Peterson’s mag. XCII 300/2: Yet no doubt they think us dippy / At Bogue-Chitto-Mississippi. / And conceive our brains as buggy In Alabama.
[US]W.J. Kountz Billy Baxter’s Letters 33: The way she trumped my ace the first time around was enough to drive a person dippy.
[US]Ade ‘The Fable of What Horace Stood For’ in True Bills 35: It is just as easy to love a Girl who has the Coin as it is to get dippy over the Honest Working-Girl.
[US]K. McGaffey Sorrows of a Show Girl Ch. ii: I can [...] get some kind ambulance to drag me up to the dippy department of some nice hospital.
[Aus]Bulletin (Sydney) 8 Oct. 13/2: Every town and hamlet went dippy about firemen, and it was only a hole for defunct cats that hadn’t at least two volunteer fire brigades in violent competition.
[US]S. Ford Torchy, Private Sec. 282: Course it was a dippy play of his, luggin’ me along.
[US]Ade Hand-made Fables 209: The old standby Newspaper [...] seemed to be going dippy with the rest of the Outfit.
[US]N. Putnam West Broadway 123: A few jazzy stanzas about down the Mississippi where we all go dippy underneath the ragtime moon.
[US]J. Conroy Disinherited 293: You must be dippy, sure enough!
[US]R.L. Bellem ‘Falling Star’ in Spicy Detective Sept. 🌐 She’s been kept in a private dippy-house the past few days — under narcotics. She’s drugged right now.
[UK]E. Raymond Marsh 83: I’m proper dippy about you, you see.
[Aus]K. Tennant Battlers 83: She must be dippy.
[UK]D. Bolster Roll On My Twelve 37: We’re all slightly dippy about our bally Mug.
[UK]K. Amis letter 9 May in Leader (2000) 203: silly old dippy old soppy old dappy old potty old fools.
[US]J. Jones From Here to Eternity (1998) 328: The kid had gone dippy over this snooty whore at Mrs Kipfer’s.
[US]M. Braly On the Yard (2002) 334: Chilly had pictured an ageing player driving on his dippy mother through this most obvious soft spot.
[US]L. Rosten Dear ‘Herm’ 55: Grammarians have gone dippy trying to explain when to use ‘that’ and when to use ‘which’.
[Aus]B. Ellem Doing Time app. C 241: I think I was starting to tip a bit, go a bit dippy, because I was talking to myself and singing to myself.
[UK]T. Blacker Fixx 49: Jesus as a fly-half in the Second House XV!. You can see why we called him Dippy.
[Aus]R. Park Fence Around the Cuckoo 118: We got Grandpa and Grandma now, both a bit dippy.
OnLine Dict. of Playground Sl. 🌐 dappy, dippy adj. stupid or incompetent.
[US]C. Hiaasen Skinny Dip 157: A dippy New Age reflexologist.
[UK]K. Sampson Killing Pool 71: God alone knows why I should feel any kind of sympathy for the dippy old crook.
[US]J. Ellroy Widespread Panic 107: All aluminum and glare-glinted glass [...] Some dippy Dane’s idea of swank.

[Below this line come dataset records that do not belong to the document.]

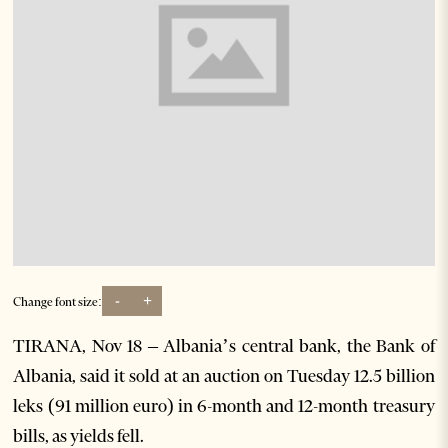
-
+
Change font size:
TIRANA, Nov 18 – Albania’s central bank, the Bank of
Albania, said it sold at an auction on Tuesday 12.5 billion
leks (91 million euro) in 6-month and 12-month treasury
bills, as yields fell.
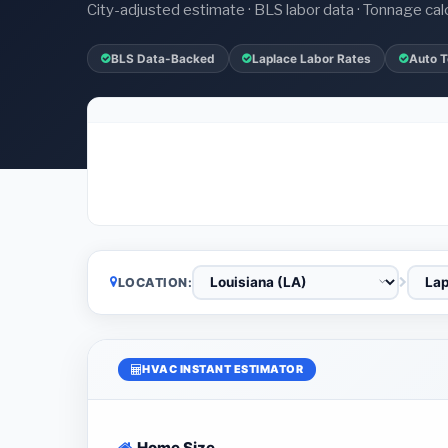
City-adjusted estimate · BLS labor data · Tonnage cal
BLS Data-Backed
Laplace Labor Rates
Auto T
LOCATION:
HVAC INSTANT ESTIMATOR
Home Size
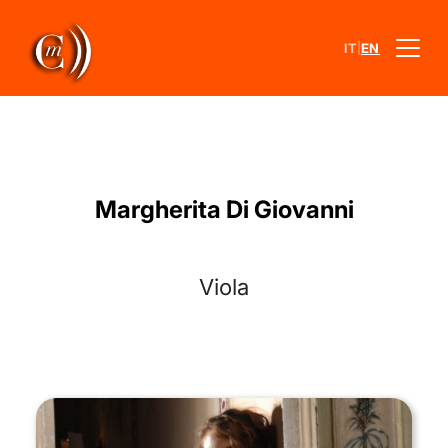
|
IT
EN
Margherita Di Giovanni
Viola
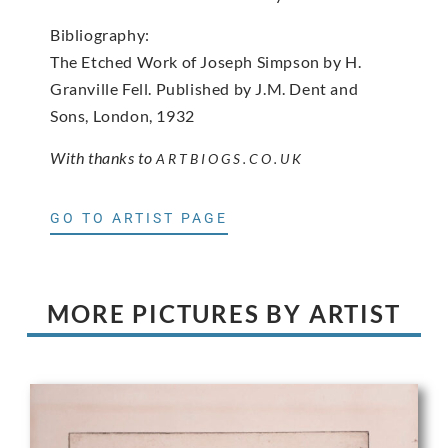
Bibliography:
The Etched Work of Joseph Simpson by H.
Granville Fell. Published by J.M. Dent and
Sons, London, 1932
With thanks to
ARTBIOGS.CO.UK
GO TO ARTIST PAGE
MORE PICTURES BY ARTIST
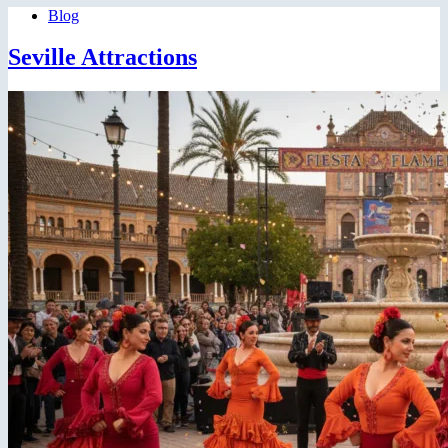
Blog
Seville Attractions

2. (US campus) unexciting.

[US]Eble Campus Sl. Apr. 2: dippy – dull, trivial, boring.

3. mildly drunk.

[UK]P. Wright Cockney Dialect and Sl. 91: He becomes dippy ‘slightly drunk’.

4. (Aus. prison) aloof, stand-offish.

[Aus]B. Ellem Doing Time 115: Those who go it alone can be considered either aloof or ‘dippy’ by the other prisoners.